THE Nativity sequence of Handel’s Messiah that ends Part One, and is the excuse for the work’s performance at this time of the year, can often seem to be the lightest music of its three hours. In this reading by conductor Jane Glover – with soloists soprano Gemma Summerfield and counter-tenor Rory McCleery – it was much more profound. Glover’s preceding Pastoral Symphony was slower and longer than is now common, and, exquisitely played by the strings, led by Greg Lawson, it set the scene for the mix of gospel and Old Testament texts that follow.

If Ferrier-award winner Summerfield was the star turn, the rest of the singers on stage were also on very fine form. McCleery has been astonishingly busy in the past few weeks, with the Dunedin Consort, and his own Marian Consort, but his voice still had real presence and weight in the hall. Tenor William Wallace’s distinctive phrasing and tone was matched to precision pitch, and if bass Trevor Bowes’s thick vowel sounds were an acquired taste he was more than up to Glover’s high speed Why Do The Nations? towards the end of Part Two.

Using neither a baton or a score, the conductor is a Handel expert whose latest book is on the composer’s London years, and Edinburgh Royal Choral Union responded eagerly to her direction, with some fine quieter singing, consistent internal balance of the sections, and notable coherence in the sopranos, whose ensemble was acknowledged by Summerfield as well.
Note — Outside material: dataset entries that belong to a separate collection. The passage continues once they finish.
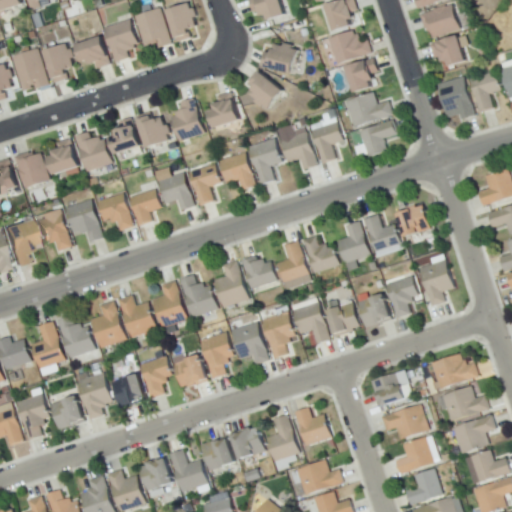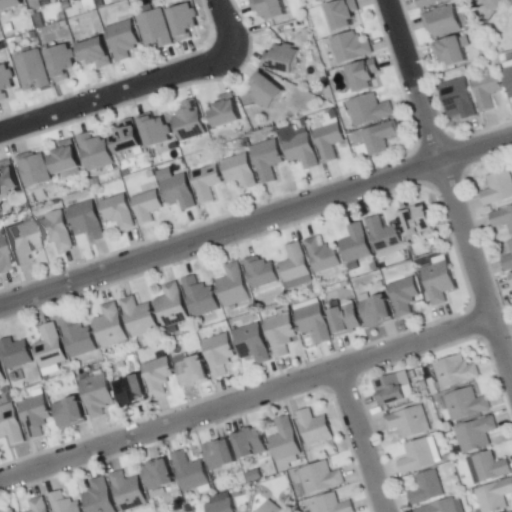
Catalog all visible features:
building: (64, 0)
building: (319, 0)
building: (323, 1)
building: (425, 2)
building: (32, 3)
building: (428, 3)
building: (9, 4)
building: (10, 4)
building: (35, 4)
building: (268, 8)
building: (268, 9)
building: (340, 13)
building: (343, 14)
building: (440, 20)
building: (181, 21)
building: (183, 22)
building: (442, 22)
road: (218, 25)
building: (152, 28)
building: (155, 29)
building: (120, 39)
building: (122, 40)
building: (348, 46)
building: (351, 48)
building: (447, 50)
building: (93, 52)
building: (94, 53)
building: (450, 53)
building: (279, 58)
building: (281, 59)
building: (59, 61)
building: (60, 62)
building: (30, 69)
building: (31, 71)
building: (361, 73)
building: (363, 76)
building: (508, 79)
building: (509, 79)
building: (4, 80)
building: (5, 82)
building: (262, 89)
building: (265, 90)
building: (484, 90)
building: (487, 91)
road: (111, 93)
building: (456, 98)
building: (459, 99)
building: (367, 109)
building: (223, 110)
building: (224, 111)
building: (369, 111)
building: (187, 120)
building: (189, 121)
building: (153, 129)
building: (154, 132)
building: (124, 136)
building: (326, 136)
building: (376, 137)
building: (379, 138)
building: (125, 139)
building: (329, 141)
building: (296, 146)
building: (301, 150)
building: (92, 151)
building: (95, 152)
building: (63, 159)
building: (65, 159)
building: (265, 159)
building: (267, 159)
building: (32, 169)
building: (34, 170)
building: (237, 170)
building: (239, 171)
building: (6, 175)
building: (7, 180)
building: (204, 182)
building: (206, 183)
building: (496, 187)
building: (498, 188)
road: (449, 189)
building: (176, 190)
building: (178, 192)
building: (144, 205)
building: (146, 206)
building: (114, 210)
building: (117, 212)
building: (501, 217)
building: (502, 218)
building: (83, 220)
building: (412, 220)
building: (85, 221)
road: (255, 222)
building: (415, 224)
building: (53, 229)
building: (56, 231)
building: (381, 235)
building: (384, 237)
building: (19, 241)
building: (22, 242)
building: (353, 245)
building: (356, 247)
building: (320, 254)
building: (322, 255)
building: (507, 256)
building: (3, 260)
building: (508, 260)
building: (2, 261)
building: (293, 266)
building: (295, 267)
building: (258, 271)
building: (260, 273)
building: (436, 279)
building: (510, 279)
building: (438, 282)
building: (231, 285)
building: (232, 287)
building: (401, 295)
building: (198, 296)
building: (404, 296)
building: (200, 298)
building: (169, 305)
building: (171, 307)
building: (374, 310)
building: (376, 312)
building: (137, 316)
building: (341, 317)
building: (138, 318)
building: (310, 318)
building: (345, 321)
building: (313, 323)
building: (108, 325)
building: (110, 327)
building: (278, 333)
building: (280, 334)
building: (75, 337)
building: (77, 338)
building: (249, 342)
building: (252, 344)
building: (50, 347)
building: (47, 349)
building: (13, 352)
building: (15, 353)
building: (216, 353)
building: (219, 355)
building: (189, 370)
building: (191, 370)
building: (453, 370)
building: (455, 372)
building: (155, 375)
building: (0, 376)
building: (2, 376)
building: (157, 377)
building: (391, 388)
building: (394, 389)
building: (128, 390)
building: (131, 391)
building: (94, 394)
building: (97, 395)
road: (246, 399)
building: (464, 403)
building: (466, 405)
building: (67, 412)
building: (70, 414)
building: (32, 415)
building: (35, 416)
building: (406, 421)
building: (9, 423)
building: (408, 423)
building: (10, 426)
building: (312, 427)
building: (315, 428)
building: (473, 433)
building: (476, 435)
road: (362, 440)
building: (284, 441)
building: (247, 442)
building: (250, 444)
building: (282, 444)
building: (217, 453)
building: (417, 454)
building: (218, 456)
building: (417, 458)
building: (485, 467)
building: (490, 467)
building: (187, 471)
building: (189, 473)
building: (155, 475)
building: (318, 477)
building: (159, 478)
building: (320, 479)
building: (424, 487)
building: (426, 489)
building: (126, 490)
building: (128, 492)
building: (492, 494)
building: (96, 496)
building: (494, 496)
building: (99, 497)
building: (61, 503)
building: (63, 503)
building: (218, 503)
building: (331, 503)
building: (37, 504)
building: (333, 504)
building: (39, 505)
building: (441, 505)
building: (219, 507)
building: (268, 507)
building: (440, 507)
building: (270, 508)
building: (6, 510)
building: (10, 511)
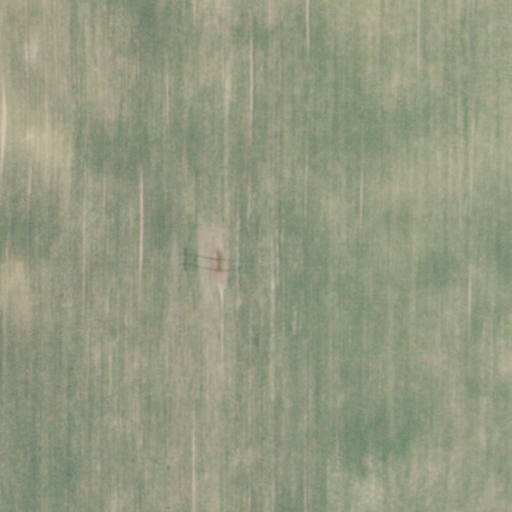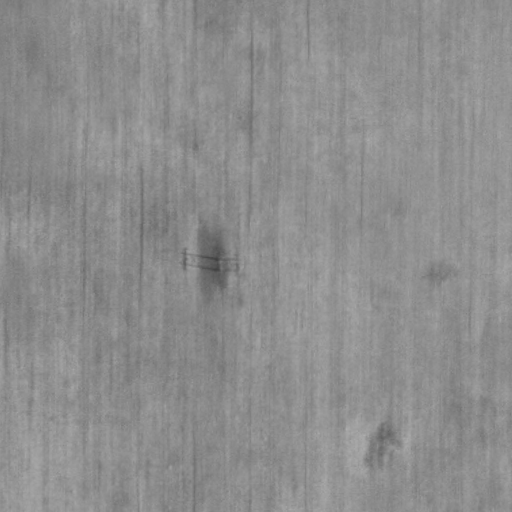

The run of choruses at the start of Part Two were especially revealing, with a much less staccato approach to All We Like Sheep than is currently fashionable (and which has the unfortunate effect of stressing the last word of the phrase) making He Trusted In God, which follows a short tenor Recitative, much more emphatic in its absolutely necessary use of that approach.

Details such as those made the 133rd annual New Year Messiah one that will stand out in this choir’s illustrious history.